Sale of Findel Education

The Company entered into a conditional agreement with Yorkshire Purchasing Organisation (YPO) for sale of Findel Education for a gross proceed of GBP 50 million. The announcement about the deal was made on 16th December 2019, and the transaction was expected to be complete by April 2020 pertaining to shareholder approval. The sale which is currently being reviewed by the Competition and Markets Authority (CMA) has reached Phase 2 of review. The transaction was delayed due to the COVID-19 situation.

Financial Summary – H1 FY2020

(Source: Company Website)

Share Price Performance

1-Year Chart as at June-29-2020, before the market close (Source: Refinitiv, Thomson Reuters)

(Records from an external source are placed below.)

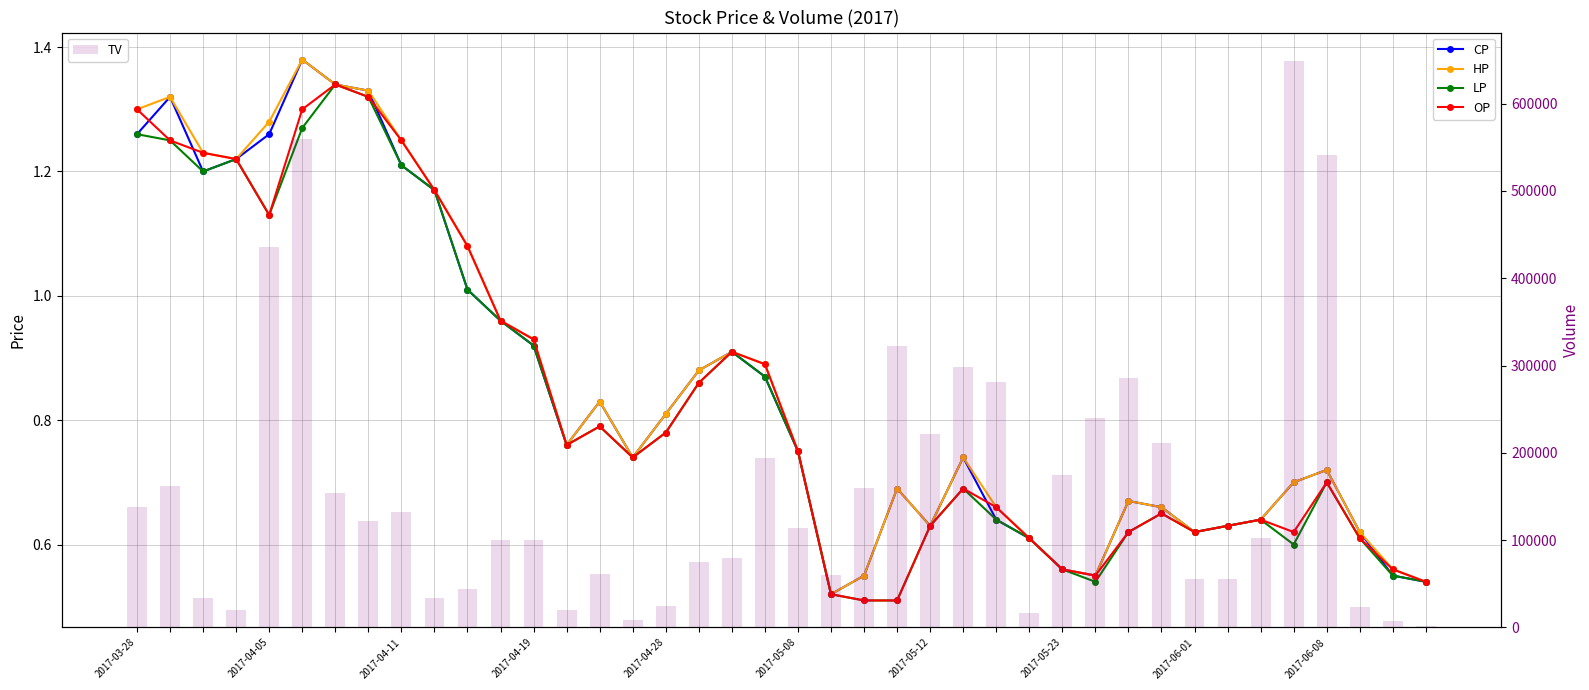

Reading left to right, extract all data points from this chart.

CP: 1.3	1.3	1.2	1.2	1.3	1.4	1.3	1.3	1.2	1.2	1.0	1.0	0.9	0.8	0.8	0.7	0.8	0.9	0.9	0.9	0.8	0.5	0.6	0.7	0.6	0.7	0.6	0.6	0.6	0.6	0.7	0.7	0.6	0.6	0.6	0.7	0.7	0.6	0.6	0.5
HP: 1.3	1.3	1.2	1.2	1.3	1.4	1.3	1.3	1.2	1.2	1.1	1.0	0.9	0.8	0.8	0.7	0.8	0.9	0.9	0.9	0.8	0.5	0.6	0.7	0.6	0.7	0.7	0.6	0.6	0.6	0.7	0.7	0.6	0.6	0.6	0.7	0.7	0.6	0.6	0.5
LP: 1.3	1.2	1.2	1.2	1.1	1.3	1.3	1.3	1.2	1.2	1.0	1.0	0.9	0.8	0.8	0.7	0.8	0.9	0.9	0.9	0.8	0.5	0.5	0.5	0.6	0.7	0.6	0.6	0.6	0.5	0.6	0.7	0.6	0.6	0.6	0.6	0.7	0.6	0.6	0.5
OP: 1.3	1.2	1.2	1.2	1.1	1.3	1.3	1.3	1.2	1.2	1.1	1.0	0.9	0.8	0.8	0.7	0.8	0.9	0.9	0.9	0.8	0.5	0.5	0.5	0.6	0.7	0.7	0.6	0.6	0.6	0.6	0.7	0.6	0.6	0.6	0.6	0.7	0.6	0.6	0.5
TV: 138000.0	162000.0	34000.0	20000.0	436000.0	560000.0	154000.0	122000.0	132000.0	34000.0	44000.0	100000.0	100000.0	20000.0	61000.0	9000.0	25000.0	75000.0	80000.0	194000.0	114000.0	60000.0	160000.0	322000.0	222000.0	298000.0	281000.0	17000.0	175000.0	240000.0	286000.0	211000.0	56000.0	56000.0	102000.0	649000.0	541000.0	24000.0	7000.0	2000.0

Studio Retail Group PLC shares were trading at GBX 222.00 per share on 29th June 2020 (before the market close at 11.52 AM GMT+1). Stock 52 week High and Low were GBX 257.00 and GBX 140.00, respectively. The Company had a market capitalization of GBP 191.04 million.

Business Outlook

The Company has refrained from providing guidance for FY2021. The exact timing for completion of the sale of Findel education is uncertain; however, the Company expects the transaction to be completed by August 2020. The Company will continue to focus on becoming a leading digital value retailer. The Company is confident of meeting any change in the online retail demand, considering the difference in the customer behavioural change. The studio provides credit option to the buyers, the customer repayment remained strong since lockdown, but customer payment may worsen going forward if people lose the job.